Ainsi, l’accompagnement personnalisé est-il un leurre, voire une supercherie. Sa définition, multiforme, est probablement opérationnelle pour les élèves qui n’éprouvent que peu de difficultés ! Pour les autres, ceux dont l’horaire serait diminué de deux heures hebdomadaires d’enseignement et qui voient disparaître l’actuelle aide individualisée, le compte n’y sera pas : l’accompagnement est conçu autour de la répétition et du mythe de la motivation par la seule connaissance des débouchés. Rien sur les véritables leviers pédagogiques et didactiques qui participent à la construction de l’estime de soi indispensable à la réussite et à l’émergence d’une réelle ambition. Rien sur les conditions de leur mise en oeuvre... renvoyée à la responsabilité locale du chef d’établissement et de son conseil pédagogique nommé par lui et chargé de gérer la pénurie. Rien sur l’encadrement du temps en dehors du cours, dont on sait pourtant qu’il est facteur d’inégalités... Ainsi, le rééquilibrage affiché des séries générales n’interroge-t-il pas les raisons profondes de l’actuelle hiérarchie et la suppression de l’obligation de disciplines (l’histoire-géographie en terminale S ou les mathématiques en L) ne suffira pas pour détricoter les usages sociaux du système. Il ne suffit pas de « donner à voir » en seconde, à travers des enseignements d’exploration sans réels contenus, pour susciter des vocations scientifiques ou littéraires.
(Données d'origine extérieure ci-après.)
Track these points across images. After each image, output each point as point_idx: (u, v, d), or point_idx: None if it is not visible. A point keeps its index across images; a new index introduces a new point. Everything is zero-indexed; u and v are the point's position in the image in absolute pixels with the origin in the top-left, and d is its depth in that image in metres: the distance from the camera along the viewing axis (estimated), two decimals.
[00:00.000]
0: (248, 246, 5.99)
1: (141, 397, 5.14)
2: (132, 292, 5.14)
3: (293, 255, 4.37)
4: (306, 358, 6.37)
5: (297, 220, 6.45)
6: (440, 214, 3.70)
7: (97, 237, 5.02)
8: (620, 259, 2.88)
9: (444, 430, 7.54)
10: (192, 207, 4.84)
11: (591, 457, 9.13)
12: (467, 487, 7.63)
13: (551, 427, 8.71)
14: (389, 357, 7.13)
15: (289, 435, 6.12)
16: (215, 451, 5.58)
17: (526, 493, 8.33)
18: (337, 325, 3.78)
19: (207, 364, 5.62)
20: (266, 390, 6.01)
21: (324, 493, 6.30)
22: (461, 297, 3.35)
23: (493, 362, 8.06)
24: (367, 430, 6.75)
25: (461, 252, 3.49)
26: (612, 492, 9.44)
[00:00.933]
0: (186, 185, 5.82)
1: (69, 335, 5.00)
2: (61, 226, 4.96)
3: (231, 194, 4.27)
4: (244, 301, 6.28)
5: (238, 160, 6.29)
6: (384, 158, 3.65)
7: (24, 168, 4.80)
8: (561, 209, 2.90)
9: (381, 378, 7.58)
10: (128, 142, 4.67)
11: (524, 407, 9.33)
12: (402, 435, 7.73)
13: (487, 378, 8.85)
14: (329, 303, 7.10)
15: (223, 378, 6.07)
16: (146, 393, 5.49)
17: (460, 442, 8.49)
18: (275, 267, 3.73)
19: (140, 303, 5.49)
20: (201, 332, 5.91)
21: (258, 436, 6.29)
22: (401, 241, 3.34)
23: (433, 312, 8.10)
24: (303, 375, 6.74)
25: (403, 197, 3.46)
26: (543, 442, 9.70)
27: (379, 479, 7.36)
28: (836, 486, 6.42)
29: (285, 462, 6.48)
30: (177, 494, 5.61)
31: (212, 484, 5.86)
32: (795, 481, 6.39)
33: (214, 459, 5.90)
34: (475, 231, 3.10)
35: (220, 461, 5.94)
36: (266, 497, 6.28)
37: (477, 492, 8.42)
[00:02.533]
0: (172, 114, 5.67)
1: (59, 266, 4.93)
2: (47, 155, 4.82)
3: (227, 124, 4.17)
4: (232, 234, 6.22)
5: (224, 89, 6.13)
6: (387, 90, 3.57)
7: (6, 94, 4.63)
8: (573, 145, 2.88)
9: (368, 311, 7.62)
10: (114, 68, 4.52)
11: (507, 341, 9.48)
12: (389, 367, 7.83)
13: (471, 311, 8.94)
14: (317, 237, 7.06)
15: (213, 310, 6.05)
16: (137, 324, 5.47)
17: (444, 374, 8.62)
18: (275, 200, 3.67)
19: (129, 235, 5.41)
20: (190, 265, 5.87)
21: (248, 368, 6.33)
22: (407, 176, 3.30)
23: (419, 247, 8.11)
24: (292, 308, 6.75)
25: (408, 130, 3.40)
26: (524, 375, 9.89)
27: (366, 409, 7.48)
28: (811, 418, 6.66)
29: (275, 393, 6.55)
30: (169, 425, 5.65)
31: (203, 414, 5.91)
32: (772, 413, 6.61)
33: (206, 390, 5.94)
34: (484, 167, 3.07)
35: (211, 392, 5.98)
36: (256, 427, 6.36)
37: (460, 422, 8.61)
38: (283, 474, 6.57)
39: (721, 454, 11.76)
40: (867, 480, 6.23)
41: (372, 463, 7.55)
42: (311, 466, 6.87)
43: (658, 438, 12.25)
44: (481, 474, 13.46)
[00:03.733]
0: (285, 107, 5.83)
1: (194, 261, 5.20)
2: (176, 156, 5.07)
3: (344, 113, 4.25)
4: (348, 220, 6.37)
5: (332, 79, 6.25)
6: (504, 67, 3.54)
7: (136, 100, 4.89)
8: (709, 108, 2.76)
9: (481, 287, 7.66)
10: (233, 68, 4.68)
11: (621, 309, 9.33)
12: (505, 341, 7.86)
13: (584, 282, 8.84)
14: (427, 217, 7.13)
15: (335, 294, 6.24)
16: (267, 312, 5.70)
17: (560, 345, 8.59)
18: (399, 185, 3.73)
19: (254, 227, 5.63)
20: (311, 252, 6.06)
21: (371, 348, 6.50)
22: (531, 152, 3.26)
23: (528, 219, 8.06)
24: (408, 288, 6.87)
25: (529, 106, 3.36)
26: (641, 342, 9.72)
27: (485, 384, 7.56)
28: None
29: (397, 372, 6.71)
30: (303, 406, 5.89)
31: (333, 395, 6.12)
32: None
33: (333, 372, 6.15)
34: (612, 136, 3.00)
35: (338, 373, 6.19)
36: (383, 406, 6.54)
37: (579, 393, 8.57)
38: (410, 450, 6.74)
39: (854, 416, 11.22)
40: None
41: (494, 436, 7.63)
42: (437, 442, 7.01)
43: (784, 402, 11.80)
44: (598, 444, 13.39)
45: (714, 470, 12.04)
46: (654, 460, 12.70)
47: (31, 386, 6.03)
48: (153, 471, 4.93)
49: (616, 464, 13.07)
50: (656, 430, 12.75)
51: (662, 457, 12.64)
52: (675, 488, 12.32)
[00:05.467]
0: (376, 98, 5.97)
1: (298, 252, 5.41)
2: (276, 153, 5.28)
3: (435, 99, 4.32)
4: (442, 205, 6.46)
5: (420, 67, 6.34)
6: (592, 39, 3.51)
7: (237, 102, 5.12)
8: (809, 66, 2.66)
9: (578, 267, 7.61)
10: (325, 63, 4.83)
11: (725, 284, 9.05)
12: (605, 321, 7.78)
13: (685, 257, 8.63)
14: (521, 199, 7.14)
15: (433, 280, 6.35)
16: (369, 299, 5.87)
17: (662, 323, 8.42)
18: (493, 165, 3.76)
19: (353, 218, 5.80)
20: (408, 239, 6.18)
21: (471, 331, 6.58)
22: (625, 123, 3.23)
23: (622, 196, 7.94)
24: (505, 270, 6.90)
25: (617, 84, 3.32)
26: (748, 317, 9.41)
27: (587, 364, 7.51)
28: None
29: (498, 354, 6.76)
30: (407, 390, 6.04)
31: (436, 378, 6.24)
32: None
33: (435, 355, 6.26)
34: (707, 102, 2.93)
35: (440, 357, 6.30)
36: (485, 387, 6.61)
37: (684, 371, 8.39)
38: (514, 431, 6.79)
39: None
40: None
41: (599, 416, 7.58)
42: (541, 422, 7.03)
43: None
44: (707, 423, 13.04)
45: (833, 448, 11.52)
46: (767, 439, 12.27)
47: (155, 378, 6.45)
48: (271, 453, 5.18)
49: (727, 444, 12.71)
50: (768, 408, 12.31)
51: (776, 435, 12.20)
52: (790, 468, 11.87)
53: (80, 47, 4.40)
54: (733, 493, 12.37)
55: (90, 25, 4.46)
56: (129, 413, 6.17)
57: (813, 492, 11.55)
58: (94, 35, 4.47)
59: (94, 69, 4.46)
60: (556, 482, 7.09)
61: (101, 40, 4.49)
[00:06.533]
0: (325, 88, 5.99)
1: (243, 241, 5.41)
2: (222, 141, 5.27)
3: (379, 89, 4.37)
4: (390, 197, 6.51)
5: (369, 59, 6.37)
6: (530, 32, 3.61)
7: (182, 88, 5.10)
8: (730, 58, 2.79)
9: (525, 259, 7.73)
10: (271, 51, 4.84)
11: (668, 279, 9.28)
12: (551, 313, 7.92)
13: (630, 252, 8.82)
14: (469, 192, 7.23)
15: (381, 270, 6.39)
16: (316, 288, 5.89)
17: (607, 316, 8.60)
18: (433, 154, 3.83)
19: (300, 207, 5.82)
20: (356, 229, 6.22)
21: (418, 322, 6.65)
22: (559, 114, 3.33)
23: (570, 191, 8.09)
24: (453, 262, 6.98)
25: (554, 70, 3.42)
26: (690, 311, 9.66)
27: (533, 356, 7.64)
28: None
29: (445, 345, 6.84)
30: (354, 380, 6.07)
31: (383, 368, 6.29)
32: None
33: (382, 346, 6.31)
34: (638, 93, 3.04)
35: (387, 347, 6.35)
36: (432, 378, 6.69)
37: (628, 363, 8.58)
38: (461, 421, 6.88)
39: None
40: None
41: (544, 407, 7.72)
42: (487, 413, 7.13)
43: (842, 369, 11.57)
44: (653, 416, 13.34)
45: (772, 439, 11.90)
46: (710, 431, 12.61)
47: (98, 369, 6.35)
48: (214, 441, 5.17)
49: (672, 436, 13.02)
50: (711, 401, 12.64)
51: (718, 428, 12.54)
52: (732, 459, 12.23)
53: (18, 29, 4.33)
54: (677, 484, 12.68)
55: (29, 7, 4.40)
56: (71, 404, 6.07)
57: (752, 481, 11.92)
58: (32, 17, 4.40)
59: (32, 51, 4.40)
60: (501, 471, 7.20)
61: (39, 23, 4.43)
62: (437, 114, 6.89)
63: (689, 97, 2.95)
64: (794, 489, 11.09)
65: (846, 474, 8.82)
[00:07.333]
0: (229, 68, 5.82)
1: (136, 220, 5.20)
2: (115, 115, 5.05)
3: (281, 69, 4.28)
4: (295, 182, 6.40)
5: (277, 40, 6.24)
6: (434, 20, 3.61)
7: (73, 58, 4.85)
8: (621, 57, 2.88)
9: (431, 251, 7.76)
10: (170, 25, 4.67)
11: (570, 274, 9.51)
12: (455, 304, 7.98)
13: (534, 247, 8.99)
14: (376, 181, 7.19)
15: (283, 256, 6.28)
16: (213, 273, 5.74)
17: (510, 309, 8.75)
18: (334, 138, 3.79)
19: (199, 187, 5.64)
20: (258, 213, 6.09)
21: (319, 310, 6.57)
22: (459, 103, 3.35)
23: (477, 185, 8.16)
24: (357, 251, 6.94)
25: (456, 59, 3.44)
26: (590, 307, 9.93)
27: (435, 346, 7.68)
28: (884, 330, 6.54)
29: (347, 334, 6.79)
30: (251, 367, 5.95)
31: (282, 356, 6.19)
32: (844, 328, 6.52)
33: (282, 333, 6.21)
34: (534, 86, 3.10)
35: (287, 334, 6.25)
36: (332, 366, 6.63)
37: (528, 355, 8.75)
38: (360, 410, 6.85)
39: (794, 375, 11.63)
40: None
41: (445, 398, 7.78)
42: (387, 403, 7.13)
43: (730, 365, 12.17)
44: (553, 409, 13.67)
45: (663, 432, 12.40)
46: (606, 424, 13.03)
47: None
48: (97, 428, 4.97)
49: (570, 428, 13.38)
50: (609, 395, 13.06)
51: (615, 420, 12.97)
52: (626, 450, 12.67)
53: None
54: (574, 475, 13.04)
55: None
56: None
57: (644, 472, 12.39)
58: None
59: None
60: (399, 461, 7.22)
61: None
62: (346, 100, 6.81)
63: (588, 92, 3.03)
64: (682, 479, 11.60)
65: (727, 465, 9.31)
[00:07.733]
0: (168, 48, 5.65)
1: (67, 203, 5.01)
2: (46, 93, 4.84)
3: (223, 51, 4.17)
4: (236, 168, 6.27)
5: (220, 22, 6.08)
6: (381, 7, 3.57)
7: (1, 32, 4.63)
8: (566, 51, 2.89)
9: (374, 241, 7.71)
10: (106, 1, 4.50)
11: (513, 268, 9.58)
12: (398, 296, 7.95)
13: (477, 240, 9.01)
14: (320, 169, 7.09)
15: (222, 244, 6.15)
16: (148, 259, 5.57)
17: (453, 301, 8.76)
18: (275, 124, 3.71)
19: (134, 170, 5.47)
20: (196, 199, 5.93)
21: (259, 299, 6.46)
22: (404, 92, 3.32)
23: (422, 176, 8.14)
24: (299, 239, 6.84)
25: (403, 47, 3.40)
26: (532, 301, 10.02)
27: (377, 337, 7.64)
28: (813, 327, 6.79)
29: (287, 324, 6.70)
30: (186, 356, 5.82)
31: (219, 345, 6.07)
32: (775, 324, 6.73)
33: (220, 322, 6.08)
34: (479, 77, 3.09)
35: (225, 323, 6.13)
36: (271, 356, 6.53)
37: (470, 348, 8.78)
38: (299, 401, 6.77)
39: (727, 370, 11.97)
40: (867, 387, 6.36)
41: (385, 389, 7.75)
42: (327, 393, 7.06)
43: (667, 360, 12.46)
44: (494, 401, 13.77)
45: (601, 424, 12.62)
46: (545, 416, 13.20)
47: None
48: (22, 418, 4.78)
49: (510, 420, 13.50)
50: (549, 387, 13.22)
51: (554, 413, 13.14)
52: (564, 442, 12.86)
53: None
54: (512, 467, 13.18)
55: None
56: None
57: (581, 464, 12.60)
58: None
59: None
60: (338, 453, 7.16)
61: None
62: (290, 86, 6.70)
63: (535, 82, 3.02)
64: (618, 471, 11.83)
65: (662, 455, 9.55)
Ainsi, la voie technologique, dont la composition sociale est la seule qui soit à peu près à l’image de celle de la société, est-elle réaffirmée, mais son accrochage en seconde est sacrifié dans la définition des enseignements d’exploration technologique. Les premiers éléments sur la réforme des séries industrielles indiquent une dénaturation des disciplines technologiques qui en sont le fondement et le vecteur de réussite des élèves. Pourtant, l’originalité de cette voie dans l’équilibre entre temps de cours et travail personnel, sa spécificité dans les approches pédagogiques et l’entrée dans l’activité scolaire auraient dû servir d’alternative au dogme de la réduction du temps scolaire prôné par Bercy.

Au lieu d’imposer une réforme contre les personnels, au lieu de prendre le risque de la déconvenue à court terme pour les lycéens, Luc Chatel doit prendre le risque du vrai débat, du dialogue et de la confiance, mais aussi celui de l’audace budgétaire ! Il y a urgence. »

Roland Hubert est cosecrétaire général du SNES-FSU, première organisation représentative des enseignants du secondaire ;

Massira Baradji est porte-parole de la Fédération indépendante et démocratique des lycéens (FIDL).